Within the barns, Sand Creek Dairy has alley scrapers that mechanically scrape the manure to the end of each barn. The flush/flume then transports the mixture to a sand lane. Material that does not settle out in the sand lane is dumped into two settling chambers. The liquid is pumped from the second settling chamber over sloped screens to separate out the large solids. The liquid is then either pumped into the first stage of the four-stage lagoon or recycled through the closed-loop, flush/flume and sand lane system. The four-stage lagoon has a total capacity of about 18 million gallons. Once the liquid manure reaches the fourth stage, Haywood says, it is relatively free of sand and large fiber.
“I’m guessing we are getting about a 90 percent reusable bedding rate on our recycled sand system,” he adds.
The sand in the sand lanes is cleaned out with a loader twice a day. The dairy uses Pro-Act’s manure munching microbes to help improve water quality in the flush system and to minimize odor when the liquid manure is land applied.
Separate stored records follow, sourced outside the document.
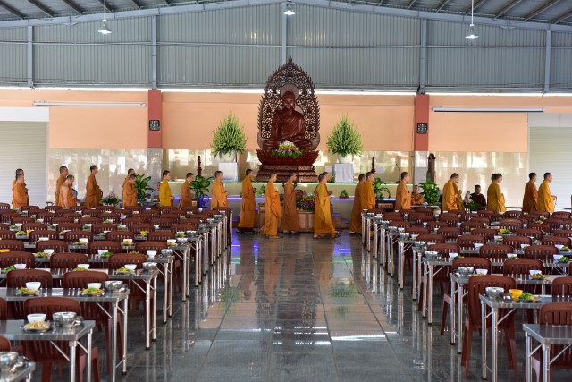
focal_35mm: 56
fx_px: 890
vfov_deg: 24.2
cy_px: 191
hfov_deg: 35.6
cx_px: 286
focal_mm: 56
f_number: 4
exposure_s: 1/100
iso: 1000
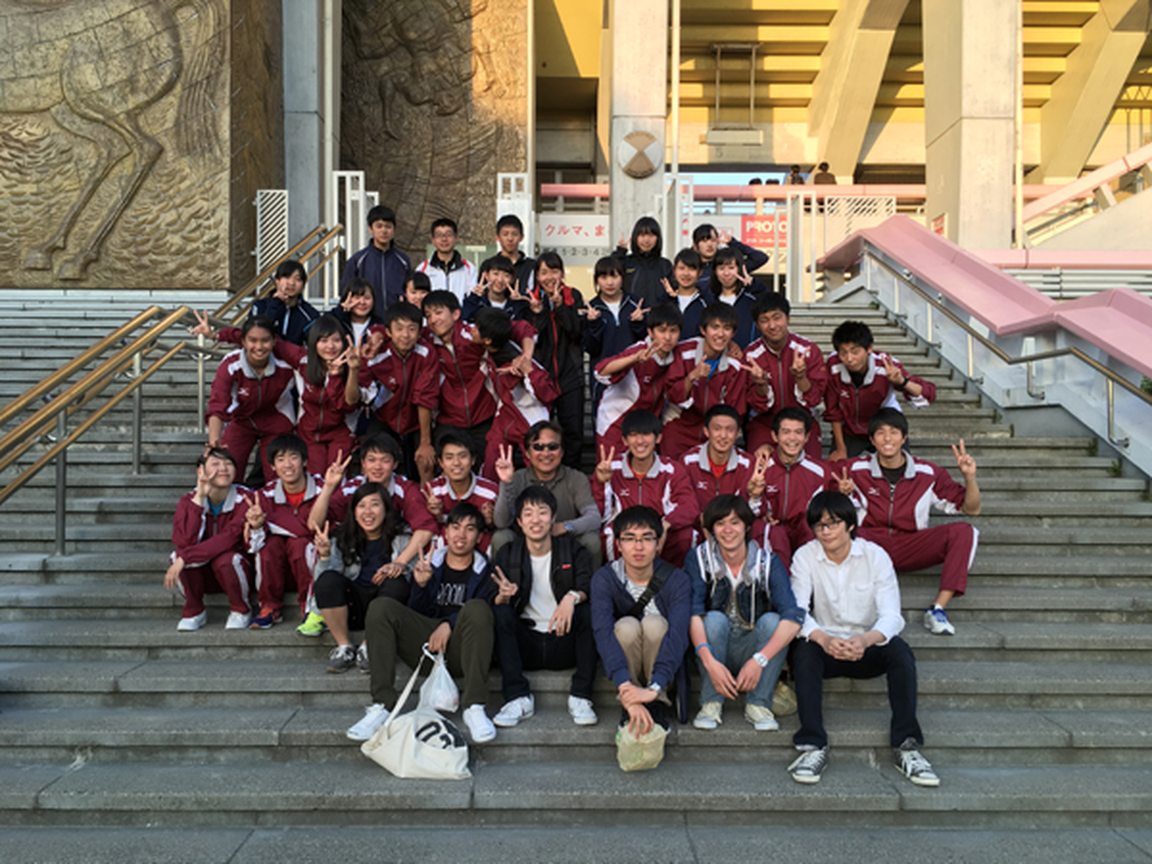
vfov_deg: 48.2
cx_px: 576
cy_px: 432
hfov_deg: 61.7
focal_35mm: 29
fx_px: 965
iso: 25
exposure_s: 1/120
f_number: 2.2
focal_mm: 4.15
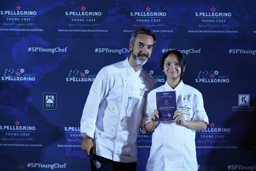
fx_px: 662
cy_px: 86
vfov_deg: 14.7
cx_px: 128
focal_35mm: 93
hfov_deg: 21.9
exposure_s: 1/320
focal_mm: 93
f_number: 3.5
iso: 3200
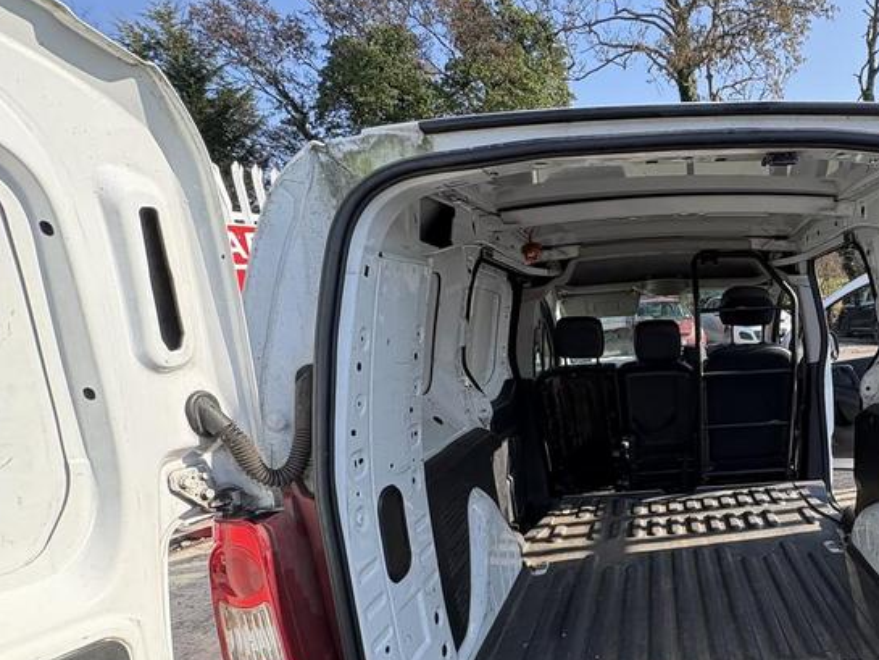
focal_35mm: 23
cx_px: 697
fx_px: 584
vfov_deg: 56.8
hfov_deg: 67.4
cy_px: 471
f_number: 2.2
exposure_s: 1/340
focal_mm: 2.22
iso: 64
Sand Creek Dairy land applies its liquid manure twice a year, contracting MTI and its manure injection drag hose system. While manure is injected on lands close to the dairy or surface applied in the case of hay and alfalfa, the dairy trucks manure stored in lagoon stages one to three and land applies it farther away from the dairy. Luke explains that they have taken this approach because manure collected in lagoon stages one to three tends to have a higher nutrient content and thus presents a higher possibility of creating an odor problem.
Using a drag hose application system has helped maintain good relations between the dairy and its neighbors.
“The advantage we have with the drag hose system is that it minimizes truck and tractor traffic in the neighborhood,” says Haywood. Dan Shaw does a good job of making sure everything is done right. We have too many things at stake to have it done any other way.”